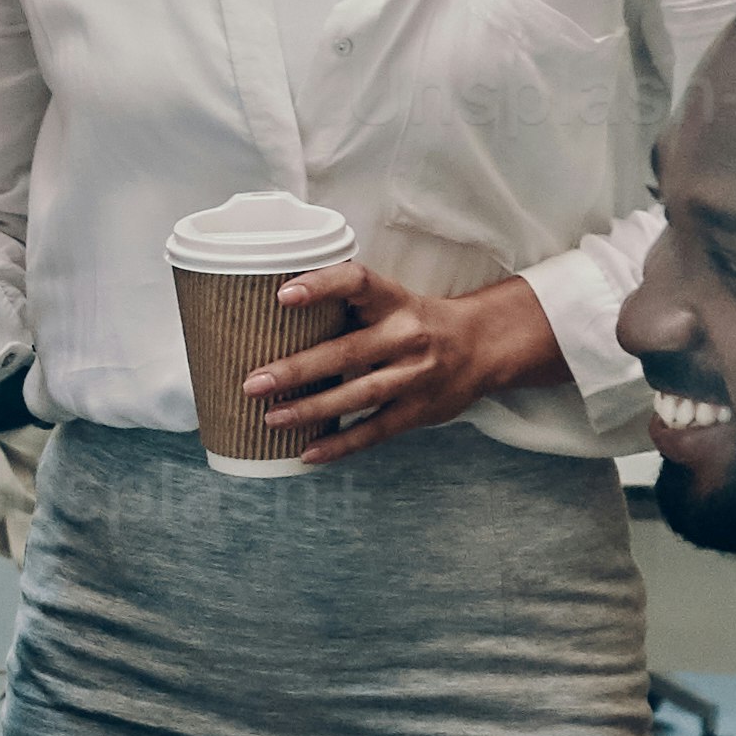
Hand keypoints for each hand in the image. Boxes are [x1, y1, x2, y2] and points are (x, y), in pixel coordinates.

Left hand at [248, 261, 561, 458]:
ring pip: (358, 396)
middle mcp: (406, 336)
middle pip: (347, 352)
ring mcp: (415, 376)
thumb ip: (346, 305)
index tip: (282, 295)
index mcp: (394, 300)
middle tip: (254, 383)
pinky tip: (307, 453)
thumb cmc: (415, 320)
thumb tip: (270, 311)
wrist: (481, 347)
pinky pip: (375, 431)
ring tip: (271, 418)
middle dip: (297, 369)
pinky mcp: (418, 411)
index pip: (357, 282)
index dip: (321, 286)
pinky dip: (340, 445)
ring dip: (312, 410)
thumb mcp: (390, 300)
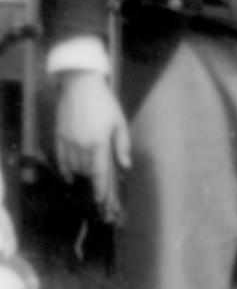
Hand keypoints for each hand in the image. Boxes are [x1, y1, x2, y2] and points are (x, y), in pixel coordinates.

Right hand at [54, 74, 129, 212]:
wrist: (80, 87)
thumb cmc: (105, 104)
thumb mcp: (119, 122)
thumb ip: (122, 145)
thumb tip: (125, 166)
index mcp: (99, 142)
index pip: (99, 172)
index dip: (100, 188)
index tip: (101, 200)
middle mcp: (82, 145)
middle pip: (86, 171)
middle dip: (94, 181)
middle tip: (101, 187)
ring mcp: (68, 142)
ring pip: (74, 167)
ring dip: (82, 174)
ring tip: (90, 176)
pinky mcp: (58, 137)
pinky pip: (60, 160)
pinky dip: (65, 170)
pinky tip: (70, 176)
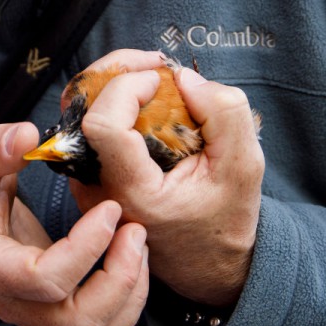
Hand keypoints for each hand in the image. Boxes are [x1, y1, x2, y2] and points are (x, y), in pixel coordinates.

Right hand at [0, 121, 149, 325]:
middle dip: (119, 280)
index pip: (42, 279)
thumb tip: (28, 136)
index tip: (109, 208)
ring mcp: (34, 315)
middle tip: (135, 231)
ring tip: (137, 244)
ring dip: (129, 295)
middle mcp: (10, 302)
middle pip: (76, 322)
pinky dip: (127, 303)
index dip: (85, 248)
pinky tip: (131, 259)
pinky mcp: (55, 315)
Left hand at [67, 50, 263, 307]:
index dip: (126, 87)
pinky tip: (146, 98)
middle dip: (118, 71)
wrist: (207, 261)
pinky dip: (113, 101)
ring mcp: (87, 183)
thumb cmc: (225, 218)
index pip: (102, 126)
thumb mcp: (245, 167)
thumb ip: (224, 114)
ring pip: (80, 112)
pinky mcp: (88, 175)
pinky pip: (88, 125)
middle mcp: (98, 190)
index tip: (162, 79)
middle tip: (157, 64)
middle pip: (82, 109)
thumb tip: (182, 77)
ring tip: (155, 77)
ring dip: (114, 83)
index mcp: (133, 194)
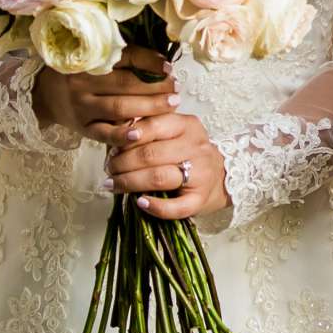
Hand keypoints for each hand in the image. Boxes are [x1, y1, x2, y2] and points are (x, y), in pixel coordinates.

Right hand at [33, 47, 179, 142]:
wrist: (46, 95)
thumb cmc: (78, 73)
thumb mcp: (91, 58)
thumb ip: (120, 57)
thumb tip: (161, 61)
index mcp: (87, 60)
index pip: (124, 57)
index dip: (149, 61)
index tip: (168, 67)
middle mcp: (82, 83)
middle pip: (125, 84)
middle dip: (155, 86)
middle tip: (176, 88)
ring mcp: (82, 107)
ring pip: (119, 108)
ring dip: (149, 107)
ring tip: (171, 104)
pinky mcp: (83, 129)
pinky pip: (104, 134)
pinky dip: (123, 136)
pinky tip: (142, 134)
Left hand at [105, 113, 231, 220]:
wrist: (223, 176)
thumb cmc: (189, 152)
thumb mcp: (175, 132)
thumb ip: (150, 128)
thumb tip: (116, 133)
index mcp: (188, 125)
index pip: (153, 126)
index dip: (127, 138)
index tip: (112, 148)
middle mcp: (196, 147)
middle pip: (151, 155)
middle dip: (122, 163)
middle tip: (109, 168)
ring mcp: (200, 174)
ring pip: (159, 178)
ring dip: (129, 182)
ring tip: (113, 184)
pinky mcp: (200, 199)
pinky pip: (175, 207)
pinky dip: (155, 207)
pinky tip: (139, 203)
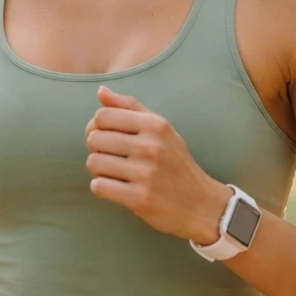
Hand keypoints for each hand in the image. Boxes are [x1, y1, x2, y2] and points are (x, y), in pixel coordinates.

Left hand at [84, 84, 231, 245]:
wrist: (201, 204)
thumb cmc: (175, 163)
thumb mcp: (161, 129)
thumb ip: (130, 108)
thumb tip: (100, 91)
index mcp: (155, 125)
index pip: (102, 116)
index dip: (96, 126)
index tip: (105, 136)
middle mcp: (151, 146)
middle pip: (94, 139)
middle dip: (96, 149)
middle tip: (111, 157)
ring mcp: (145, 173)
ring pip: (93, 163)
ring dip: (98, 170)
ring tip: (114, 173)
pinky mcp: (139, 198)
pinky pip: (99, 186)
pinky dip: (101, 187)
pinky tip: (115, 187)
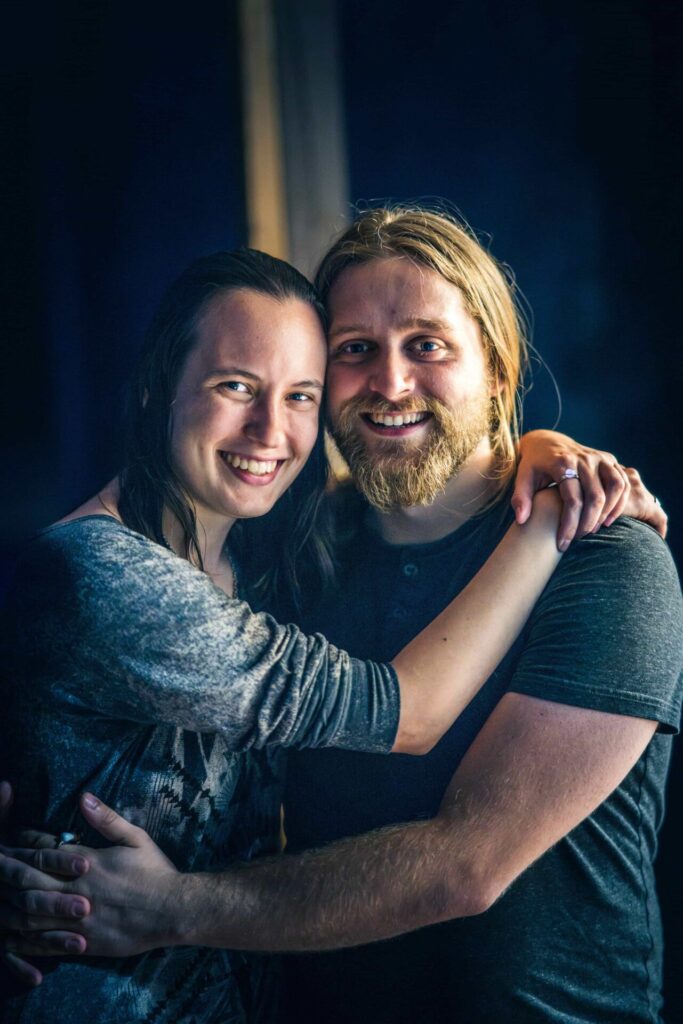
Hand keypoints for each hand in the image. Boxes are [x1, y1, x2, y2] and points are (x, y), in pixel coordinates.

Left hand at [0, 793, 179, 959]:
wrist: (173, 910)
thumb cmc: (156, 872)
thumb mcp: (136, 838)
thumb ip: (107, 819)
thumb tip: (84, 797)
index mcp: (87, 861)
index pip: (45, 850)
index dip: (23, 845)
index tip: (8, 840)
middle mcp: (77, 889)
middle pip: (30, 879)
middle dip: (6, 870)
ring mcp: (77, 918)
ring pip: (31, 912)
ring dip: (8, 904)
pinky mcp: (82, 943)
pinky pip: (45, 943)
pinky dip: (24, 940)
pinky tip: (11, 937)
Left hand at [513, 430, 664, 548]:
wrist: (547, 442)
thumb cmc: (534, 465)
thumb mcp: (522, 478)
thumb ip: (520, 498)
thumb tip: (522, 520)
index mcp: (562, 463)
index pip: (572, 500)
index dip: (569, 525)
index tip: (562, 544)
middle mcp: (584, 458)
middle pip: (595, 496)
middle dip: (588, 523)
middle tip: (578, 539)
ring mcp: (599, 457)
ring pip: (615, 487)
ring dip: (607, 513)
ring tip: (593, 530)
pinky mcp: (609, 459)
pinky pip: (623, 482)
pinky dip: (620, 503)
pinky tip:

WHAT TO DO
An exact, word-for-word copy of the records is expected, with no pictures in it.

ANSWER TO THE PROBLEM
Hand keypoints for each hand in the image. Boxes are [x1, y1, x2, y2] and points are (x, y), in pixel coordinates.

Left hand at [248, 261, 561, 458]:
ring pip: (358, 396)
middle mcp: (406, 336)
middle pip: (347, 352)
ring mcp: (415, 376)
thumb ip: (346, 305)
index tip: (282, 295)
index mcp: (394, 300)
middle tip: (254, 383)
pinky tip: (307, 453)
thumb cmc: (415, 320)
thumb tip: (270, 311)
wrist: (481, 347)
pinky pip: (375, 431)
ring tip: (271, 418)
middle dip: (297, 369)
pinky mcp: (418, 411)
index pip: (357, 282)
index dip: (321, 286)
pinky dip: (340, 445)
ring dip: (312, 410)
thumb mcp: (390, 300)
Hand keypoints for each hand in the image. Boxes are [x1, y1, x2, y2] and points are (x, y), in pixel coordinates.

Right hand at [54, 74, 129, 212]:
wrist: (80, 87)
thumb cmc: (105, 104)
thumb mcp: (119, 122)
thumb ip: (122, 145)
thumb tip: (125, 166)
index mcp: (99, 142)
index pip: (99, 172)
index dip: (100, 188)
index tip: (101, 200)
middle mcp: (82, 145)
middle pip: (86, 171)
middle dip: (94, 181)
middle tip: (101, 187)
ring mcp: (68, 142)
ring pip: (74, 167)
ring dip: (82, 174)
ring tip: (90, 176)
pinky mcp: (58, 137)
pinky pip: (60, 160)
pinky dip: (65, 170)
pinky tip: (70, 176)
Hand keypoints for each hand in the image. Boxes are [x1, y1, x2, y2] and points are (x, y), in pixel coordinates.

Right hand at [0, 121, 149, 325]:
middle dip: (119, 280)
index pip: (42, 279)
thumb tip: (28, 136)
index tip: (109, 208)
ring mcp: (34, 315)
middle tip: (135, 231)
ring tip: (137, 244)
ring dip: (129, 295)
middle mcp: (10, 302)
middle pip: (76, 322)
pinky dip: (127, 303)
index dip: (85, 248)
pinky tip: (131, 259)
pinky mcp: (55, 315)
Left hand at [67, 50, 263, 307]:
index dip: (126, 87)
pinky tip: (146, 98)
middle dip: (118, 71)
wrist: (207, 261)
pinky dip: (113, 101)
ring mcp: (87, 183)
thumb cmc: (225, 218)
index pip: (102, 126)
thumb mcp: (245, 167)
thumb ip: (224, 114)
ring pip: (80, 112)
pinky mcp: (88, 175)
pinky pip: (88, 125)
middle mcp: (98, 190)
index tip: (162, 79)
middle tip: (157, 64)
middle pip: (82, 109)
thumb tip: (182, 77)
ring tip: (155, 77)
ring dip: (114, 83)
index mcp: (133, 194)
Hand keypoints for each hand in the image. Boxes are [x1, y1, x2, y2] and points are (x, y), in pixel coordinates.

Right hand at [33, 47, 179, 142]:
wrist: (46, 95)
thumb cmc: (78, 73)
thumb mcp: (91, 58)
thumb ip: (120, 57)
thumb tip: (161, 61)
index mcp: (87, 60)
index pip: (124, 57)
index dip: (149, 61)
index tip: (168, 67)
middle mcp: (82, 83)
middle pip: (125, 84)
middle dip: (155, 86)
middle tip: (176, 88)
ring mcp: (82, 107)
ring pip: (119, 108)
ring dip: (149, 107)
ring tip: (171, 104)
pinky mcp: (83, 129)
pinky pip: (104, 134)
pinky dip: (123, 136)
pinky tip: (142, 134)
Left hand at [105, 113, 231, 220]:
wrist: (223, 176)
thumb cmc: (189, 152)
thumb mcp: (175, 132)
thumb ip: (150, 128)
thumb tip: (116, 133)
index mcp: (188, 125)
index pip: (153, 126)
index dip: (127, 138)
index tip: (112, 148)
middle mcp: (196, 147)
middle pip: (151, 155)
middle dip: (122, 163)
middle tip: (109, 168)
ring mcp: (200, 174)
ring pip: (159, 178)
ring dip: (129, 182)
ring tip: (113, 184)
pinky mcp: (200, 199)
pinky pip: (175, 207)
pinky dip: (155, 207)
pinky tip: (139, 203)
Hand keypoints for each hand in the image. Boxes are [x1, y1, x2, y2] and points are (x, y), in pixel coordinates.

Left hand at [84, 84, 231, 245]:
wrist: (201, 204)
thumb cmc: (175, 163)
thumb mcp: (161, 129)
thumb ip: (130, 108)
thumb tip: (100, 91)
index mcp: (155, 125)
index pip: (102, 116)
index dip: (96, 126)
index tip: (105, 136)
middle mcp: (151, 146)
middle pip: (94, 139)
middle dip: (96, 149)
middle tip: (111, 157)
ring mcp: (145, 173)
ring pip: (93, 163)
ring dip: (98, 170)
ring tip: (114, 173)
pinky mcp: (139, 198)
pinky pip: (99, 186)
pinky dip: (101, 187)
pinky tip: (115, 187)
Hand keypoints for each hand in the image. Boxes are [x1, y1, x2, y2] and points are (x, y), in pixel coordinates.

Left hand at [0, 793, 179, 959]:
wrist: (173, 910)
thumb cmc: (156, 872)
thumb mcp: (136, 838)
thumb ip: (107, 819)
thumb tip: (84, 797)
index mcp: (87, 861)
index pip: (45, 850)
index dip: (23, 845)
index tip: (8, 840)
middle mcp: (77, 889)
middle pip: (30, 879)
middle dip: (6, 870)
ring mcp: (77, 918)
ring pip: (31, 912)
ring dip: (8, 904)
pinky mcp: (82, 943)
pinky pip: (45, 943)
pinky dip: (24, 940)
pinky tip: (11, 937)
Left hand at [513, 430, 664, 548]:
wrist: (547, 442)
thumb cmc: (534, 465)
thumb mcp: (522, 478)
thumb ip: (520, 498)
thumb tip: (522, 520)
index mcp: (562, 463)
index pip: (572, 500)
index dip: (569, 525)
index tip: (562, 544)
middle mcp: (584, 458)
middle pip: (595, 496)
middle dip: (588, 523)
middle tip: (578, 539)
ring mcp: (599, 457)
ring pip: (615, 487)
ring dip: (607, 513)
ring tip: (593, 530)
pinky mcp: (609, 459)
pinky pip: (623, 482)
pinky dip: (620, 503)
pinky tip:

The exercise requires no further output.